RECORDED INFORMATION —
____________________
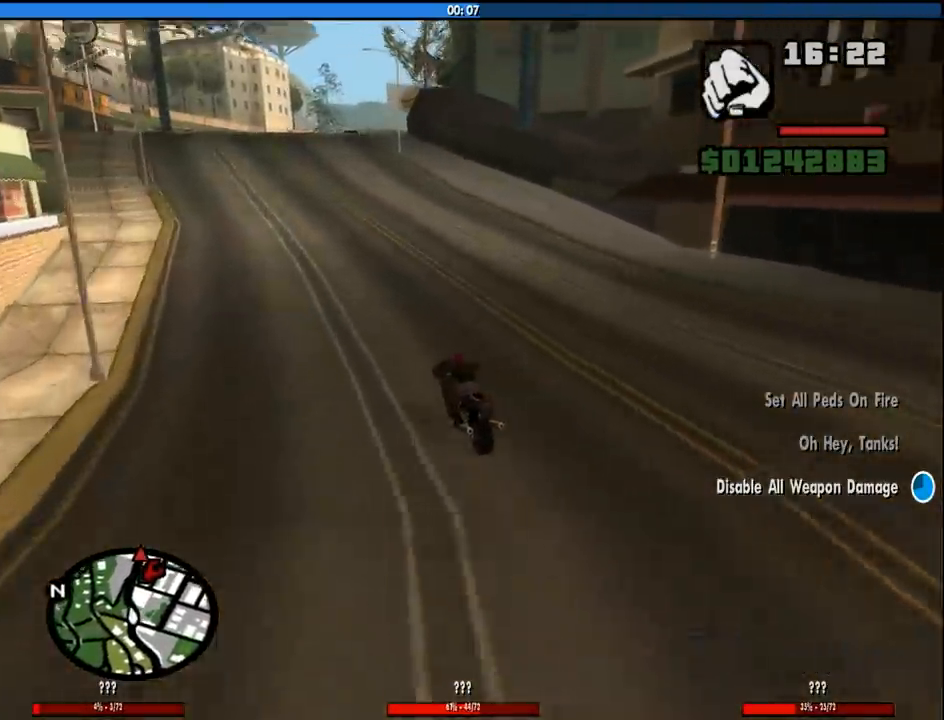
{"keys": ["w"], "mouse": [], "events": [[83, "2", "up"], [183, "2", "down"], [267, "2", "up"], [317, "2", "down"], [450, "2", "up"]]}
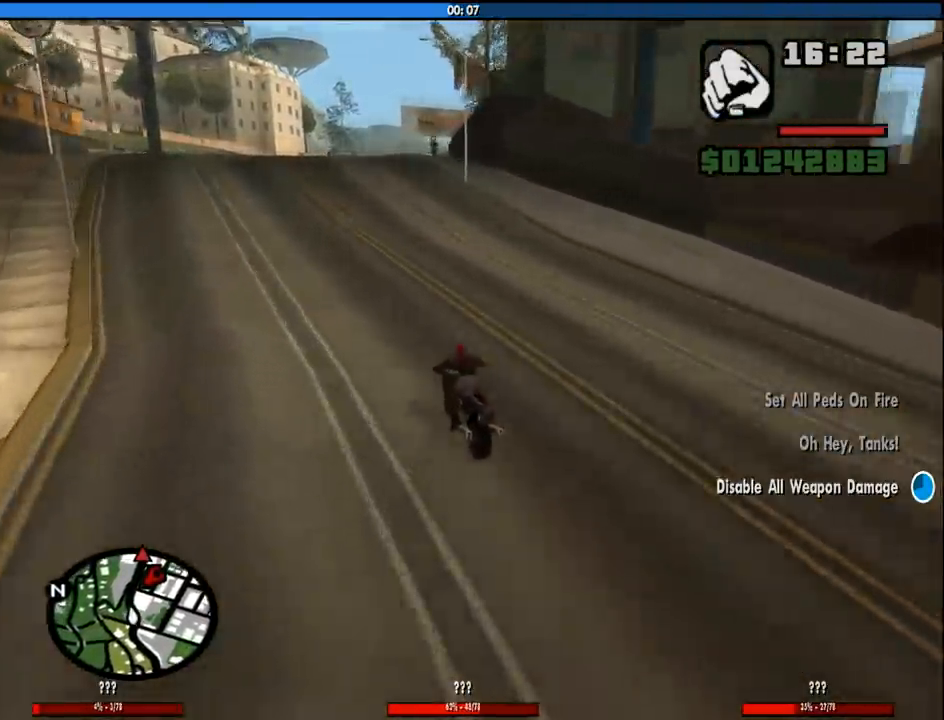
{"keys": ["2", "w"], "mouse": [], "events": [[50, "2", "down"], [150, "2", "up"], [150, "d", "down"], [233, "2", "down"], [333, "2", "up"], [433, "2", "down"], [433, "d", "up"]]}
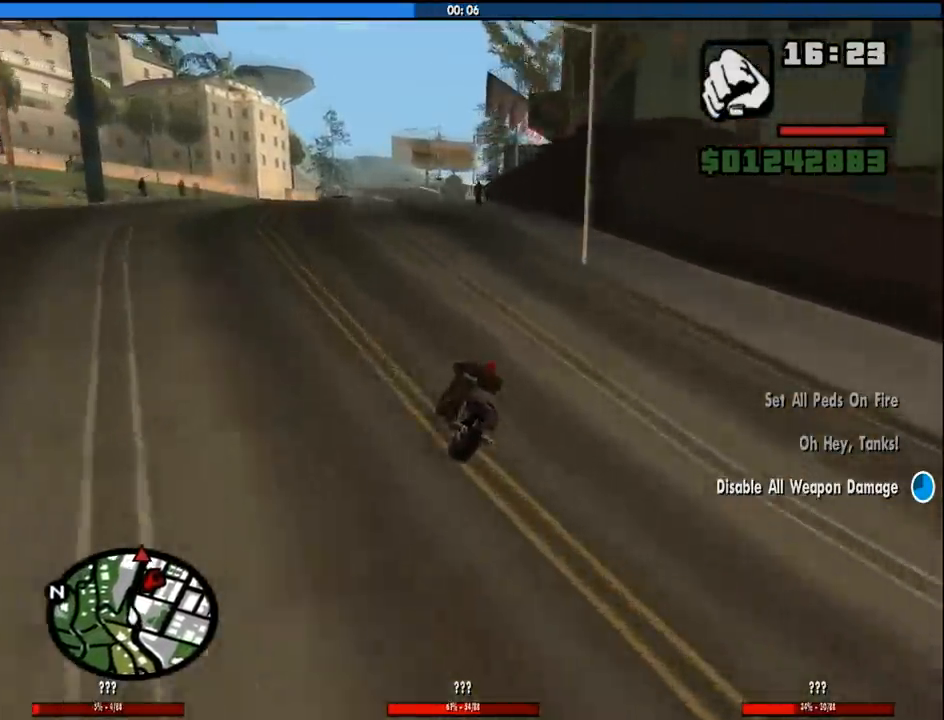
{"keys": ["5", "w"], "mouse": [], "events": [[67, "2", "up"], [117, "2", "down"], [250, "2", "up"], [300, "2", "down"], [300, "d", "down"], [450, "2", "up"], [450, "d", "up"], [483, "5", "down"]]}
____________________
Return the complete material exactly as given, excluding images.

{"keys": ["w"], "mouse": [], "events": [[83, "2", "up"], [183, "2", "down"], [267, "2", "up"], [317, "2", "down"], [450, "2", "up"]]}
{"keys": ["2", "w"], "mouse": [], "events": [[50, "2", "down"], [150, "2", "up"], [150, "d", "down"], [233, "2", "down"], [333, "2", "up"], [433, "2", "down"], [433, "d", "up"]]}
{"keys": ["5", "w"], "mouse": [], "events": [[67, "2", "up"], [117, "2", "down"], [250, "2", "up"], [300, "2", "down"], [300, "d", "down"], [450, "2", "up"], [450, "d", "up"], [483, "5", "down"]]}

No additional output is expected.